Banche, aumentano le sofferenze e non s’allenta la stretta creditizia


Secondo i dati rilevati dall’Associazione Banche Italiane, nei primi nove mesi del 2011 si è verificato un aumento esponenziale delle sofferenze bancarie e un conseguente deterioramento del credito. Dal 2009, le sofferenze bancarie lorde sono quasi raddoppiate: a fine ottobre 2011 i crediti incagliati lordi (vale a dire, le situazioni considerate di momentanea difficoltà del debitore) arrivavano a circa 103 miliardi, mentre nello stesso mese del 2009 ammontavano a 56,6 miliardi. Per quanto riguarda la Toscana, a dicembre 2010 le sofferenze bancarie avevano superato la soglia dei 7 miliardi di euro, apprezzandosi di un buon 188% rispetto al dicembre 2007. A fronte della sempre più frequente impossibilità per le imprese di pagare i finanziamenti contratti, non accenna ad allentarsi la stretta creditizia e sia per le imprese che per le famiglie si chiudono i rubinetti del credito. E quanto costa il denaro alle imprese è presto detto: fino al 16%, mentre per le famiglie si sfiora il 21%, a un passo dall’usura.  Eppure, alla vigilia di Natale, le banche italiane hanno preso prestiti dalla Bce per oltre 110 miliardi di euro. Tasso d’interesse: 1%. L’”accordo” era il seguente: gli istituti di credito potevano depositare titoli in cambio di liquidità all’istituto centrale dietro l’impegno di “girare” questo denaro a sostegno dell’economia.

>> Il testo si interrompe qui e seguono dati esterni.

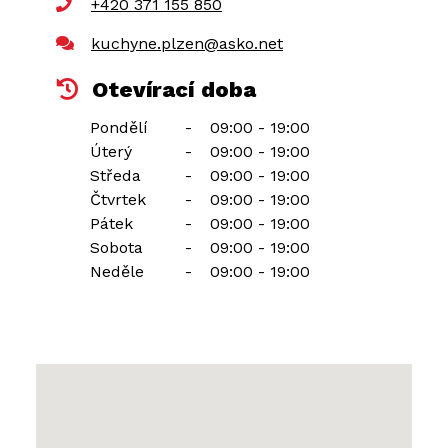
+420 371 155 850
kuchyne.plzen@asko.net
Otevírací doba
Pondělí
-
09:00 - 19:00
Úterý
-
09:00 - 19:00
Středa
-
09:00 - 19:00
Čtvrtek
-
09:00 - 19:00
Pátek
-
09:00 - 19:00
Sobota
-
09:00 - 19:00
Neděle
-
09:00 - 19:00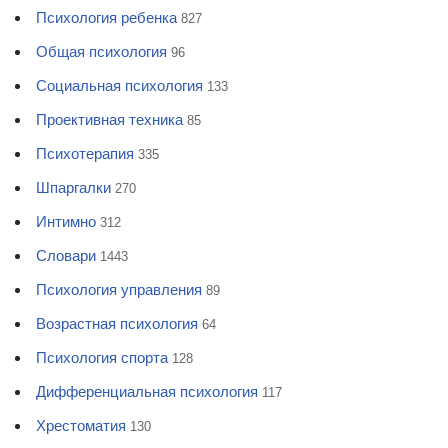
Психология ребенка
827
Общая психология
96
Социальная психология
133
Проективная техника
85
Психотерапия
335
Шпаргалки
270
Интимно
312
Словари
1443
Психология управления
89
Возрастная психология
64
Психология спорта
128
Дифференциальная психология
117
Хрестоматия
130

Dunque, il problema è: quanto bisogna attendere per vedere gli effetti di questo sostegno? Il costo del denaro, che per le imprese arriva da una media del 9% fino al 16% e per le famiglie fino al 21%, non è certo un segnale di “sostegno”, o che il “sostegno” sia arrivato. Anzi: apre la strada al più che fondato sospetto che le banche preferiscano “blindare” la liquidità ottenuta mentre, dall’altro lato, chi accetta di pagare tassi così alti spesso non ha alternative. E rischia di aggravare la già critica qualità del credito bancario, aggiungendosi alla lista dei cattivi pagatori. Del resto, i dati dell’Abi fotografano una situazione non più sottovalutabile: il rapporto fra sofferenze nette e impieghi totali (prestiti) a fine ottobre 2011 si attesta al 2,93%, mentre nel 2009 si fermava all’1,92%.

Tuttavia, un dato che potrà influenzare in futuro i risparmiatori è la modifica dell’aliquota di tassazione, introdotta dalla manovra estiva a partire dal 2012, sulle rendite finanziarie. Mentre prima la tassazione si divideva in due aliquote distinte (il 12,5% sulla maggior parte degli investimenti, obbligazioni societarie, titoli di stato, dividendi su azioni, fondi comuni, il 27% per i conti bancari e postali, libretti di risparmio, certificati di deposito, obbligazioni con durata inferiore a 18 mesi), dal 2012 è entrata in vigore l’aliquota unica al 20%, che prevede un’unica eccezione: i titoli di stato, rimasti al 12,5% insieme ai buoni fruttiferi postali.

Cosa comporta questa manovra? Di sicuro, un riposizionamento del risparmio. Di fatto, si “castiga” l’investimento privato diretto di denaro alle aziende e si “premia” il conferimento di denaro privato alle banche. Analizzando chi perde e chi guadagna, si riscontra che la penalizzazione si riverbera sulle obbligazioni, azioni, fondi comuni d’investimento, che vedono punito il loro carattere più speculativo, ma anche sui Pct (pronti contro termine, molto cari alle banche).

Guadagnano invece una forte appetibilità le obbligazioni pubbliche, vale a dire i titoli di stato. Fra questi, è giustificato il ritorno d’interesse dei risparmiatori verso i Bot: a differenza dei Btp che, avendo durata decennale, sono più esposti al rischio di default del debito pubblico, il Bot unisce alla breve durata (un anno al massimo) un rendimento alto (attualmente, ha superato il record storico, da quando c’è l’euro, del 6%), a tassazione invariata: 12,5%.

Avvantaggiati dalla piccola rivoluzione fiscale anche i conti bancari, vale a dire gli investimenti in liquidità..
In particolare, se si esaminano i conti in deposito, che offrono interessi maggiori, e si calcola che l’aliquota prevede 7 punti percentuali in meno di tassazione (dal 27% al 20%), il vantaggio, ragionando sugli interessi, balza agli occhi.